> **ENTRIES PROVIDED**

- - - - - - -

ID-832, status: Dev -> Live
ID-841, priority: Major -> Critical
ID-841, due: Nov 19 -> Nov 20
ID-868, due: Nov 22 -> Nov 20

- - - - - - -

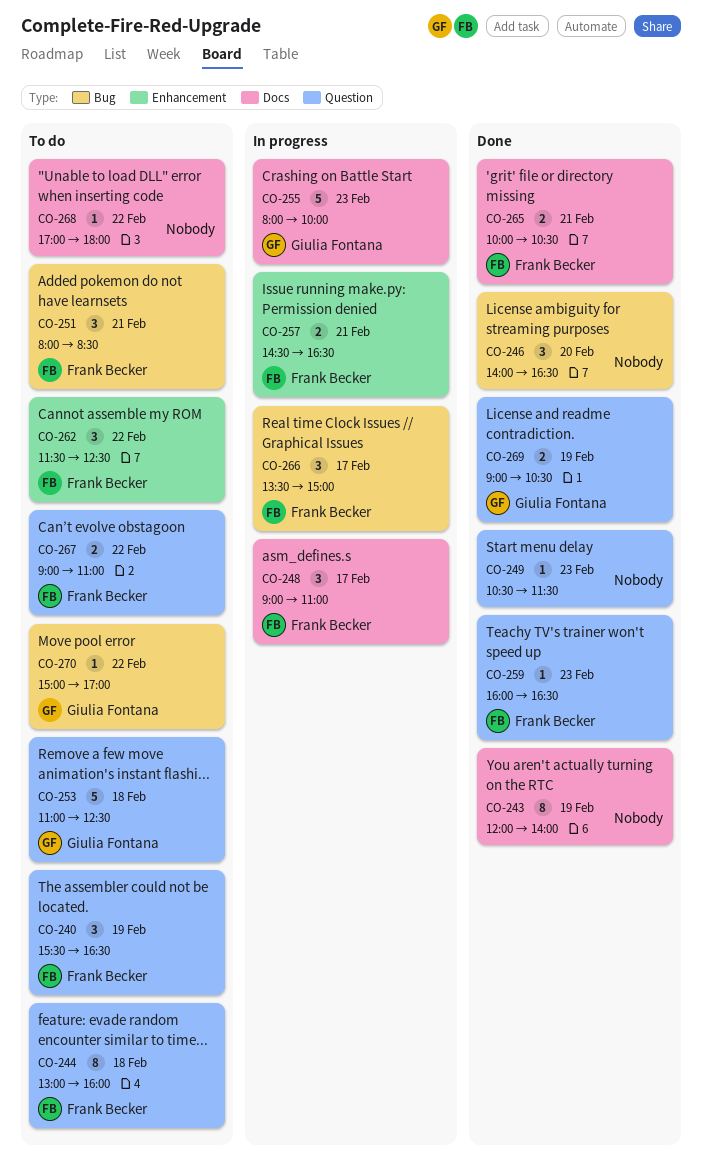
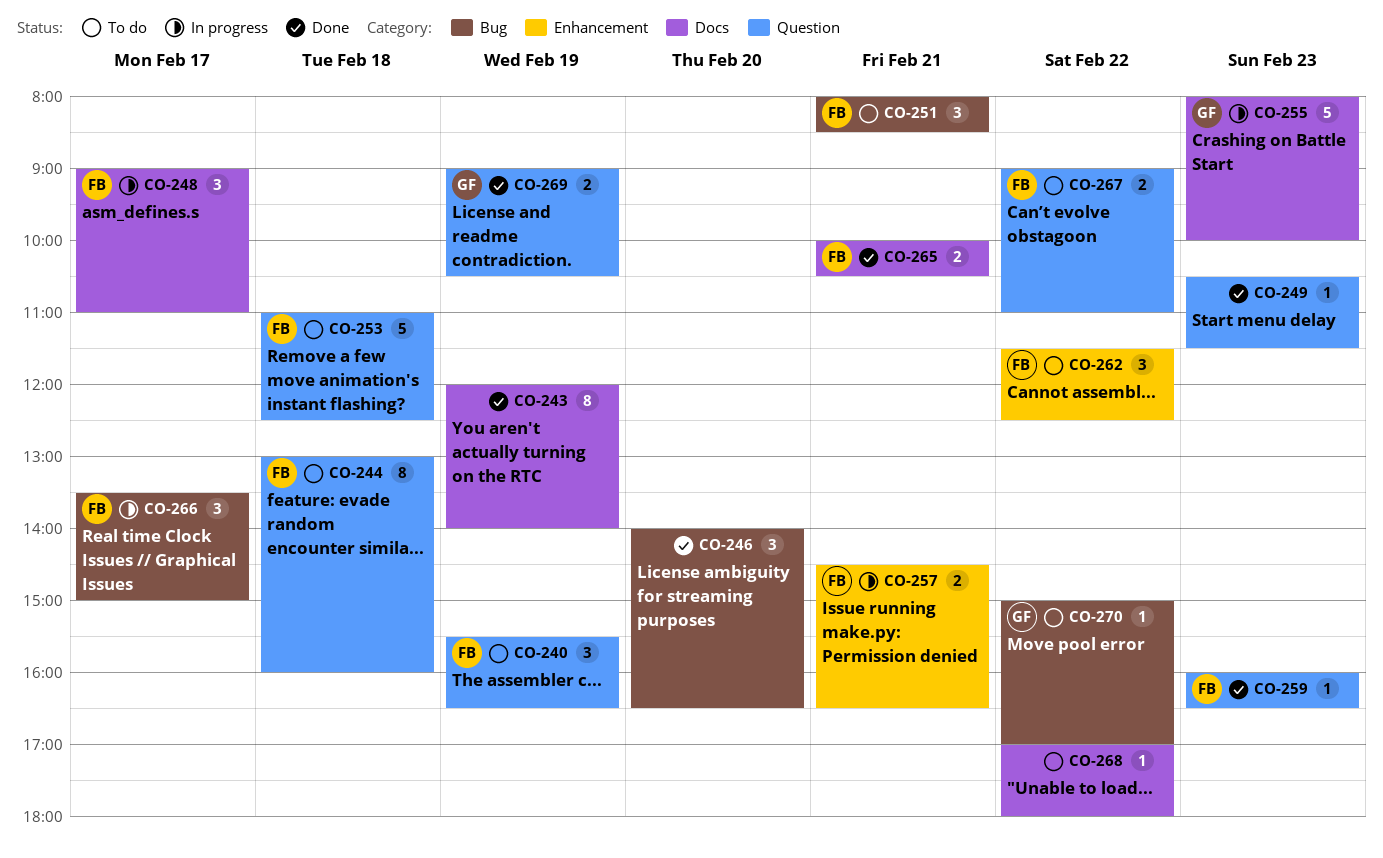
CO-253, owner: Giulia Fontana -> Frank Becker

- - - - - - -

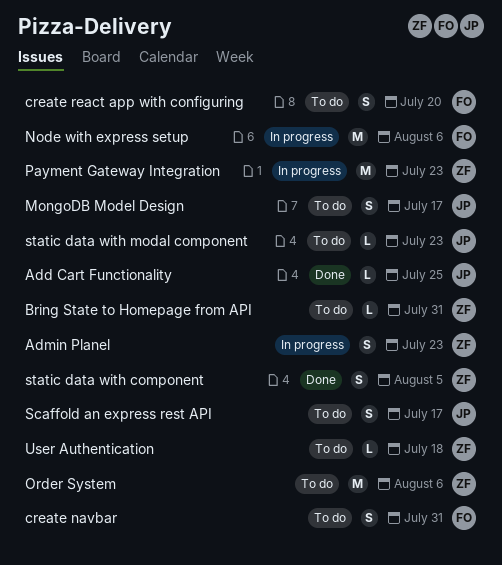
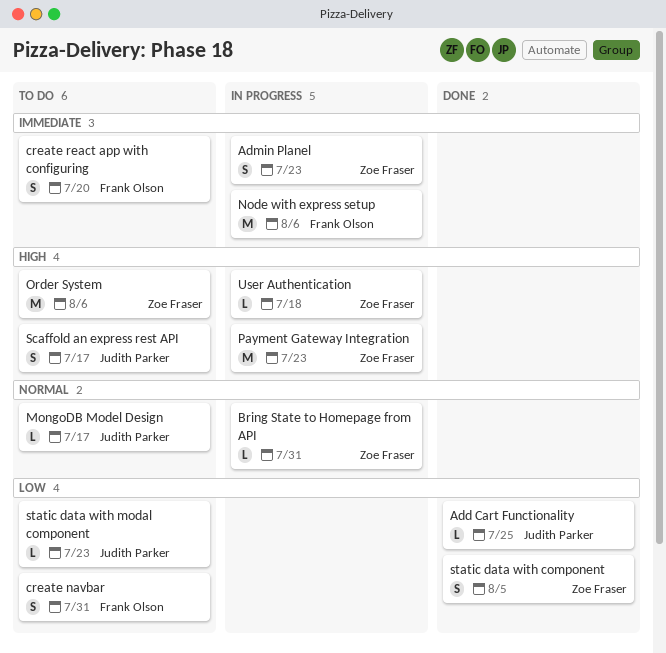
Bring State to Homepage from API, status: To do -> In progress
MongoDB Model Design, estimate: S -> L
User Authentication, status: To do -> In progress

- - - - - - -

> **WHAT TO PRODUCE**
The lines to return are those with the string "progress" in them; copy each from the entries above.

> **RESULT FOR THIS TASK**
Bring State to Homepage from API, status: To do -> In progress
User Authentication, status: To do -> In progress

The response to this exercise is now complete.